Value disruption project posts
Note: Clients names are kept confidential and/or disguised.
Value Disruption Project Scope
In November of last year we completed our three stage web 2.0 solutions program and delivered to our clients a project plan to develop three web 2.0 applications: expert blogging, internal collaboration, and a friends of ___ site. We used a wall sized Implementation CanvasTM to develop, with their team, strategies for reducing the risks and optimizing the rewards of the project.
Project Scope Items
The power of the canvas is that a team can simultaneously see all the strategic elements of a project. And the design of the canvas forces users to adopt a risk-reduction, reward-optimization approach. We completed a canvas for each web 2.0 application: Blogging, Collaboration, and Friends of___.
In terms of project risk:
- Blogging is the simplest of the applications with the least ambiguity and hence uncertainty.
- Collaboration is middle of the road and
- Friends of ___ is the most uncertain and hence the most risky.

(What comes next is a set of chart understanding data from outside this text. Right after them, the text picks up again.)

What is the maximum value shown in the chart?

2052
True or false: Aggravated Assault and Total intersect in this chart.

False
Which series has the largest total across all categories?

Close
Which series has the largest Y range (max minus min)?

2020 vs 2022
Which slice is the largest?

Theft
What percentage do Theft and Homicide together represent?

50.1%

Here are highlights of three areas from the Collaboration Implementation Canvas: Risk, Rewards, and Uncertainties.
Collaboration Risks
- We can’t get the staff to use it so people view the project as a failure
- ISO compliance issues
- Not sufficient administration of system security
- We get the balance wrong on the scale of openness/lack of structure/ease of use and security/ISO compliance and end up with a tool that’s too complex and hard to use.
- There is unintended disclosure, we are highly regulated.
Collaboration Rewards
- Get projects done faster
- Improved productivity, find information faster - Reduce email
- Keep track of what projects we are doing (macro level – not the details)

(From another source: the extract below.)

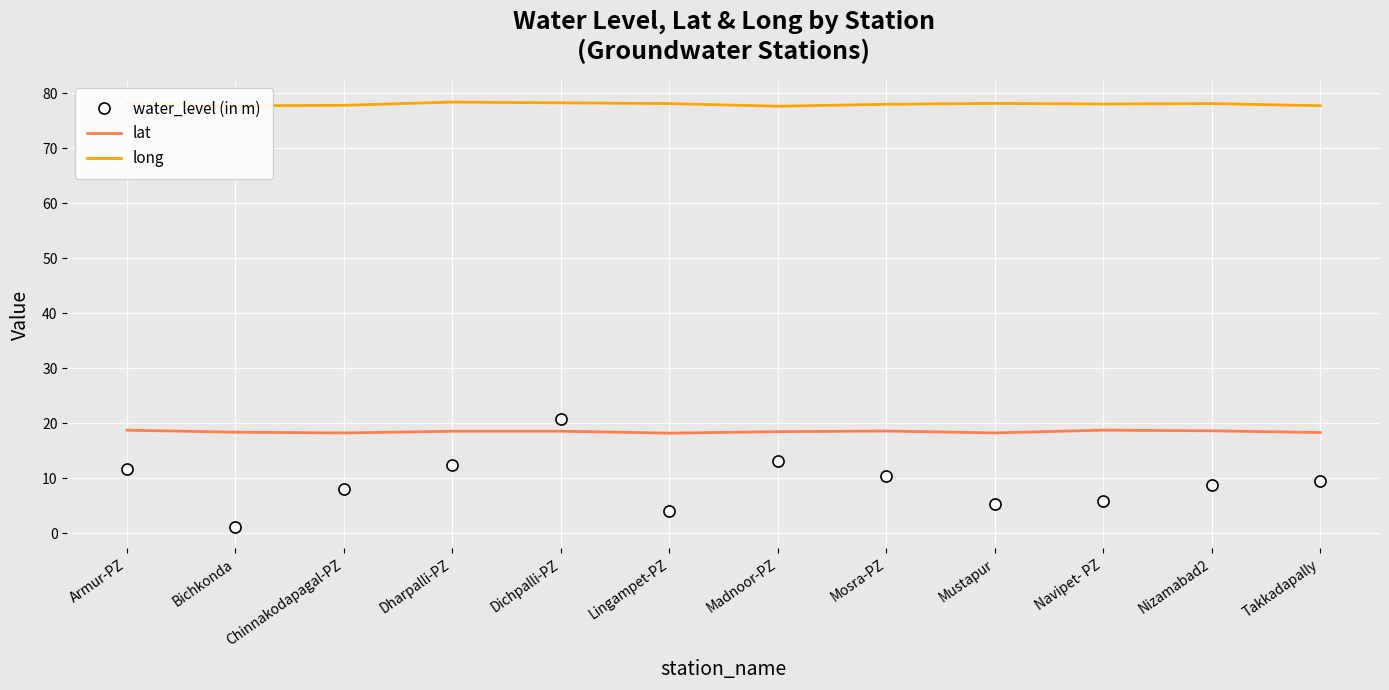

At Armur-PZ, list the series in order from smallest to largest.

water_level (in m), lat, long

- Knowledge transfer to new staff
- Do repeat projects faster
- Retain IP of alumni
- Increase employee satisfaction
- Better logging of who edits the docs, revisions vs current “I drive” method
- Visible lessons learned
- Concurrent report writing (faster!)
After completing the risks and rewards they analyzed them to determine what they didn’t know. In other words, they determined what they were uncertain about.

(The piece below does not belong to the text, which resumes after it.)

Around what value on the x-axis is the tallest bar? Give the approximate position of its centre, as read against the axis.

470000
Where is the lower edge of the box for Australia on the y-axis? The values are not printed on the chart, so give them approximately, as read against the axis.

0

The challenge on all projects is not what you know, it’s what you don’t know. So mapping the uncertainties, what you don’t know, is a critical step to reducing risks (as well as making sure the rewards are realized). So, instead of making assumptions, determine what you don’t know and then go find answers to those questions.
Collaboration Uncertainties
- Who controls the level of access?
- How do we fit into the ISO document management requirements?
- What are the rules for a document becoming ISO official?
- What are the roles of the people in the walled-off garden?
- How do we migrate old technology?
- What are our metrics of success?
- How will this change our work-flow patterns?
- What projects types will we pilot on?
Mapping these uncertainties allowed them to structure the project, select the appropriate team and develop an initial set of actions to resolve the uncertainties. They created a starting point.
Learning
Here’s what we found after using the canvases.
- Each team was on board with the project. The ability to see all the project elements in one place made them feel more comfortable that we, collectively, understood all the risks and had a good starting point for how to resolve the uncertainties.
- It was a quick process. The team was able to develop three implementation plans in about 4 hours. Visualization of the entire project enabled the quick speed, in a team of 12 people. (All 12 people agreed.)
- The CEO, David L. appreciated the focus on risk management. His role is to move the organization forward without exposing the organization to undue risk. Explicitly determining the risks, as well as the rewards, prioritizing them into the greatest areas of uncertainties, and then developing plans to turn uncertainties into known quantities made him feel confident his team has a deep handle on the issues. When the CEO feels comfortable with the team that energy translates into enthusiasm.
- Explicitly dealing with risks and their uncertainties brought us together as a team. As we worked through the different applications we started to see how each individual had a contribution to make in dealing with the uncertainties.
Top Three Tips
Here’s my top three tips from this experience.
- Explicitly focus project planning on risk-mitigation. Pay particular attention to those risks (and rewards) that are uncertain. Uncertainties represent the biggest failure point, especially in projects with high degrees of ambiguity. You can learn more about risks and managing ambiguous projects that here and here.
- Use a blank wall or wall canvas to map the project. It makes all the elements visible to everyone so conversations become more directive and integrative. If you’d like to use our canvas, contact us at iCanvas@ennova.ca
- As a seller of services, embracing risk is powerful. The reason clients most often don’t do projects is because they legitimately see risks that they don’t know how to deal with. Putting your team and their team together to explicitly discuss the risks and develop solutions for mitigating them is the most creative way to resolve this roadblock. If you and your client team can’t find a way to mitigate the risks then you shouldn’t be doing the project anyway.
What risk mitigation strategies have you used? What kinds of ambiguous projects do you run? What other topics would you like us to blog about in this project?